Tal como a mulher de César, ele tem que parecer honesto

Toffoli virou “um puta problema” para o STF (Foto: Adriano Machado/Reuters)

Embora os vazamentos nunca sejam motivo para comemoração, pois são ilegais, o trecho do relatório da Polícia Federal em que Daniel Vorcaro diz ao cunhado Fabiano Zettel que o atraso no pagamento dos R$35 milhões à empresa Maridt, da qual Toffoli era o sócio oculto, está dando “um puta problema” é bem vinda, por mostrar o que estava acontecendo nos bastidores da pirâmide do Banco Master, e os problemas que o “faraó” enfrentava. Nem tudo era um mar de rosas. Apesar dos bilhões na conta, ele sofria pressões. 

O desabafo embute ao menos duas questões.

Por que o atraso era “um puta problema”? 

Quem o estava pressionando para resolver rapidamente esse “puta problema”?

Talvez as respostas estejam em outro trecho do relatório de 200 páginas, que ainda não foi vazado.

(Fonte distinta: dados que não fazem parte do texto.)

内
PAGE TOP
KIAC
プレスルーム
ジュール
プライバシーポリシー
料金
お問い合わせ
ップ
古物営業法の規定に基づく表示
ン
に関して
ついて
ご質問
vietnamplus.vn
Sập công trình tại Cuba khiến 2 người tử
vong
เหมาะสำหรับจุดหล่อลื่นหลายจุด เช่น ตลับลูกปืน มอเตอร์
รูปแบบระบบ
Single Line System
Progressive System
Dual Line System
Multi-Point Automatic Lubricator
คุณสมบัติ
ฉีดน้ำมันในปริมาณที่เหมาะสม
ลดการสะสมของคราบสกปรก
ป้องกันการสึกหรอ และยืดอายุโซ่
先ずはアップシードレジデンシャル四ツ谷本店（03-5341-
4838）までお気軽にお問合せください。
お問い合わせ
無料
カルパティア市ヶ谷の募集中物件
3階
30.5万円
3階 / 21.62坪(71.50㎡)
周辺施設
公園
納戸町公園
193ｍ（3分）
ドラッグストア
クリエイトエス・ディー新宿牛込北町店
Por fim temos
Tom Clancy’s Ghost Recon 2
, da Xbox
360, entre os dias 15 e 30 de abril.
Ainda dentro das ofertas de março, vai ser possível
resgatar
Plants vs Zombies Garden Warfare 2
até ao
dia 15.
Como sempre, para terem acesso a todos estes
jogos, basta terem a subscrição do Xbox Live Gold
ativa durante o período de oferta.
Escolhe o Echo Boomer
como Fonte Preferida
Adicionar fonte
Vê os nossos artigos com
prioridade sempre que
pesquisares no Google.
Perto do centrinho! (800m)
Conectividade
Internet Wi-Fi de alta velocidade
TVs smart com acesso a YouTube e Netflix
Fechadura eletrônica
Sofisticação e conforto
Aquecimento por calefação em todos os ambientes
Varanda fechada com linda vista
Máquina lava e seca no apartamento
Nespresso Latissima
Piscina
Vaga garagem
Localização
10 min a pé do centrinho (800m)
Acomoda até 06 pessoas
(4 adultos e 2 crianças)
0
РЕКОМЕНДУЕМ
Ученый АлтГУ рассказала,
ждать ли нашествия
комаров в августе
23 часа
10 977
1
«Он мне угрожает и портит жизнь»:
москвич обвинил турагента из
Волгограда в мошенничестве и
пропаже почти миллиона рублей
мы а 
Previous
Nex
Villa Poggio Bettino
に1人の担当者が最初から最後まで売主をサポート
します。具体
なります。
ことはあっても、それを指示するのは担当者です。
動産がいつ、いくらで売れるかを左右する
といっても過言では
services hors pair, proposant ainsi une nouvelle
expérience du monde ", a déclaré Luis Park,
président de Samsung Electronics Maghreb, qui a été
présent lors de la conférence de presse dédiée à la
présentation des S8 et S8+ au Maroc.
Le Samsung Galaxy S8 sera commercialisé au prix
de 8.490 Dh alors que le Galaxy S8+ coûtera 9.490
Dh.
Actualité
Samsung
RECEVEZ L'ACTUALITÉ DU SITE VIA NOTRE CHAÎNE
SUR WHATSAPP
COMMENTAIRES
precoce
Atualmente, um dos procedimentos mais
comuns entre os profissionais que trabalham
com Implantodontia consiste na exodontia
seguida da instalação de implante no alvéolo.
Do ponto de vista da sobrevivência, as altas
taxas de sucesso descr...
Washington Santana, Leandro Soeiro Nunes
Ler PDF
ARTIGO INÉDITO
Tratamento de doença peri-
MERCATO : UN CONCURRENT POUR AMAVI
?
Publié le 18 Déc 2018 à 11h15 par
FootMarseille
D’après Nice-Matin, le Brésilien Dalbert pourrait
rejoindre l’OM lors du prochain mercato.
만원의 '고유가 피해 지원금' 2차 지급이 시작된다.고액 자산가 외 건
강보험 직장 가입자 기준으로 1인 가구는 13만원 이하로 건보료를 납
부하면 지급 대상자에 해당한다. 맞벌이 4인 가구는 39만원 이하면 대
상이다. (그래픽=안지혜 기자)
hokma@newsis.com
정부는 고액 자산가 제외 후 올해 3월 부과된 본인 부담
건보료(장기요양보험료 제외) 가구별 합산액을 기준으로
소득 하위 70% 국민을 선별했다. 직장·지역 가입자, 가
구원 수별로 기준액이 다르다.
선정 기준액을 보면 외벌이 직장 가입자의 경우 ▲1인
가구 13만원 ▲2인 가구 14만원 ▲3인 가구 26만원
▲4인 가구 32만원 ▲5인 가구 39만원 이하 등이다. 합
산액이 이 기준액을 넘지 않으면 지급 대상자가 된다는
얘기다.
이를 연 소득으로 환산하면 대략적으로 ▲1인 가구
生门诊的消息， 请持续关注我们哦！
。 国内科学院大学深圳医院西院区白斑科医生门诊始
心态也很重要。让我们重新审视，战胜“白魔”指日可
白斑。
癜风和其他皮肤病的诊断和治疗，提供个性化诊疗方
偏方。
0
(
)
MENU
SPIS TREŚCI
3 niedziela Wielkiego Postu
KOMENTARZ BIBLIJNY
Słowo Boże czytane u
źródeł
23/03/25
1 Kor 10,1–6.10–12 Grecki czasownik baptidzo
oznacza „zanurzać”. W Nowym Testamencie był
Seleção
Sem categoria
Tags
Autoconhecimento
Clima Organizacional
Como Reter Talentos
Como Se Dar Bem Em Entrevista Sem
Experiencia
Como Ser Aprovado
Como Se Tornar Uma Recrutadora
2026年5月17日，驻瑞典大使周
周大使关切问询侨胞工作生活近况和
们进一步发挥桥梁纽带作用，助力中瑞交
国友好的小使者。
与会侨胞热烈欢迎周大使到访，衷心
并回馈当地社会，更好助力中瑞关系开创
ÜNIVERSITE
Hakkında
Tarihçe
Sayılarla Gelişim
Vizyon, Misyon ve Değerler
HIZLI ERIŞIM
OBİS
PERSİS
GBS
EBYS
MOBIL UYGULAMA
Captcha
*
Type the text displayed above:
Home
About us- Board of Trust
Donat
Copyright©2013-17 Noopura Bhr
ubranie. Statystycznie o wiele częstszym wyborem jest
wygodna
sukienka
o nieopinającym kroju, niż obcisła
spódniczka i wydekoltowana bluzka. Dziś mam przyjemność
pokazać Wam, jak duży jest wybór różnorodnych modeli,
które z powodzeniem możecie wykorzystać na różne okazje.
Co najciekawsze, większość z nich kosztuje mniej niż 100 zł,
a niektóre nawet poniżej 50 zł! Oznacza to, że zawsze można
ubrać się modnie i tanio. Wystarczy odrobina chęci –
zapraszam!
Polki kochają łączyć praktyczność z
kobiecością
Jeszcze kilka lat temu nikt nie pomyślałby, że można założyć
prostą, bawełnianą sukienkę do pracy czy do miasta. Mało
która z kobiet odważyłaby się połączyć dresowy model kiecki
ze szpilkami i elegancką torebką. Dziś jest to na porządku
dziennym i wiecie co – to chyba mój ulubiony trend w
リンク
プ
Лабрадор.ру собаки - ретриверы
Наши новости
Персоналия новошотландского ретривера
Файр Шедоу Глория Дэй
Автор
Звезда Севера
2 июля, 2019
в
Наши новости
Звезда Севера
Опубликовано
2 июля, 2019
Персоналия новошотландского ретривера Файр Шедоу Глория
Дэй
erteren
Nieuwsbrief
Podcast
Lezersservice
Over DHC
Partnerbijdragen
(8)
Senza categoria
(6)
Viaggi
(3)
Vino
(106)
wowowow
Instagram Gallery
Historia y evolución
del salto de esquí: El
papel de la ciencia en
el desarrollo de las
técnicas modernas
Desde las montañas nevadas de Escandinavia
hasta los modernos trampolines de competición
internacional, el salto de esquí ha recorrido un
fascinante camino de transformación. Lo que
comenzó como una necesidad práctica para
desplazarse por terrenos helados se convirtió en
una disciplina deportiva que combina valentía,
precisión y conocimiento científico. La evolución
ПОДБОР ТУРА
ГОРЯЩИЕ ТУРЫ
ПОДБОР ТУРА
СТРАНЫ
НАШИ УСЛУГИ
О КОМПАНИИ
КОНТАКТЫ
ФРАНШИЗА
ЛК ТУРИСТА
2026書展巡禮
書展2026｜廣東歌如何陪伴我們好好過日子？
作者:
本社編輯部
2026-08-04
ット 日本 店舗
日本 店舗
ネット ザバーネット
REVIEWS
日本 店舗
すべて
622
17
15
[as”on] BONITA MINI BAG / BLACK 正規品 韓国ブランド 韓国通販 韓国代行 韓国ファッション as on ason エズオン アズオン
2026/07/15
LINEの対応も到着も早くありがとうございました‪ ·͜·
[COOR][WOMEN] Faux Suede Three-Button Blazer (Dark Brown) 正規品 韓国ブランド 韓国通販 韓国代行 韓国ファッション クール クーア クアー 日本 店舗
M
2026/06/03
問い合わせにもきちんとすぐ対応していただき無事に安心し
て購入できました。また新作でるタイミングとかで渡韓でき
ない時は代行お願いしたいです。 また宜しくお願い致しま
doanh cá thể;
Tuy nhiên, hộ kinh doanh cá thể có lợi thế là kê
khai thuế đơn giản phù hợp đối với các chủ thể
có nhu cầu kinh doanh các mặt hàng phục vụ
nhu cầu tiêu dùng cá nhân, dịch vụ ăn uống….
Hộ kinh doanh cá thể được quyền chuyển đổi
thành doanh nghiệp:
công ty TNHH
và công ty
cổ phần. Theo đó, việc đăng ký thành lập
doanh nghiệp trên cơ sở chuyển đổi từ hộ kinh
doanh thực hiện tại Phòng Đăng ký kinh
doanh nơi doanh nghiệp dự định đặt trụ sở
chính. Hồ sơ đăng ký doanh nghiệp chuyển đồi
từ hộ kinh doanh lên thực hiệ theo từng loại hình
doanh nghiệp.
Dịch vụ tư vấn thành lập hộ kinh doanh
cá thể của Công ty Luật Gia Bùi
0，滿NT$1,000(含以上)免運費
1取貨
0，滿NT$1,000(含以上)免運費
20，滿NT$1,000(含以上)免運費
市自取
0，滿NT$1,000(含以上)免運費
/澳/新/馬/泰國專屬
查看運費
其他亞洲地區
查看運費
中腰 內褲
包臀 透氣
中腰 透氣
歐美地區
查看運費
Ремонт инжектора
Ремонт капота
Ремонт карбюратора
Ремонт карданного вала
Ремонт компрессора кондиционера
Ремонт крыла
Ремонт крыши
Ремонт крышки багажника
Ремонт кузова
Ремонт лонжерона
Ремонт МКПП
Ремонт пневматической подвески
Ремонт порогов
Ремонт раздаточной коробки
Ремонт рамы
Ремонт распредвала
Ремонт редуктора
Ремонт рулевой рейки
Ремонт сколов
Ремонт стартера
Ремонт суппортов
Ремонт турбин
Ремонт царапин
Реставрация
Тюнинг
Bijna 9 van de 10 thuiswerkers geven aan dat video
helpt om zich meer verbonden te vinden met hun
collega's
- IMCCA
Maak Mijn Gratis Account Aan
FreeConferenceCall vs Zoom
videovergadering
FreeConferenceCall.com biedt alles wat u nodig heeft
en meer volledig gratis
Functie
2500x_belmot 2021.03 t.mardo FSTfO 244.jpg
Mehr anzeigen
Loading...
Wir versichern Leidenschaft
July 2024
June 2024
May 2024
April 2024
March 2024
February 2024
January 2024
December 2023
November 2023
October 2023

Talvez não saberemos nunca quem é o sujeito oculto.

O fato é que a situação de Toffoli se agrava a cada vazamento.    

É verdade que a nota de seus colegas, elogiando sua atuação, o livrou de “um puta problema”, pois, caso contrário, ele seria alvo quase certo de impeachment. 

No entanto, ela não apaga o fato de que ele, e não apenas seus irmãos, estava envolvido com negócios muito suspeitos, sobretudo para alguém na sua posição e que não terminaram em 2021, como se supunha antes do vazamento. O desabafo do “faraó” é de 2025.

Também não apaga as suas conversas com o banqueiro-bandido que a PF garante que existiram - e não há porque duvidar da PF - mas ainda não foram vazadas.

Como na conhecida frase atribuída ao imperador Júlio César para justificar seu divórcio de Pompéia Sula, embora sem provas concretas de infidelidade, não basta a um ministro do STF ser honesto; ele tem que parecer honesto.

Os seus argumentos de que estava a anos-luz distante do Master não se sustentam, mas ele não pode nem pensar em abandonar a toga. Embora seja óbvio que não sairá do radar da imprensa, ele não perde a imunidade garantida a todos os ministros. Fica mais difícil ser investigado, o que a PF só pode fazer se autorizada pela PGR.   

Para o STF, no entanto, sua renúncia seria a melhor saída. Ele virou “um puta problema” para a mais alta corte do país.

* Este é um artigo de opinião, de responsabilidade do autor, e não reflete a opinião do Brasil 247.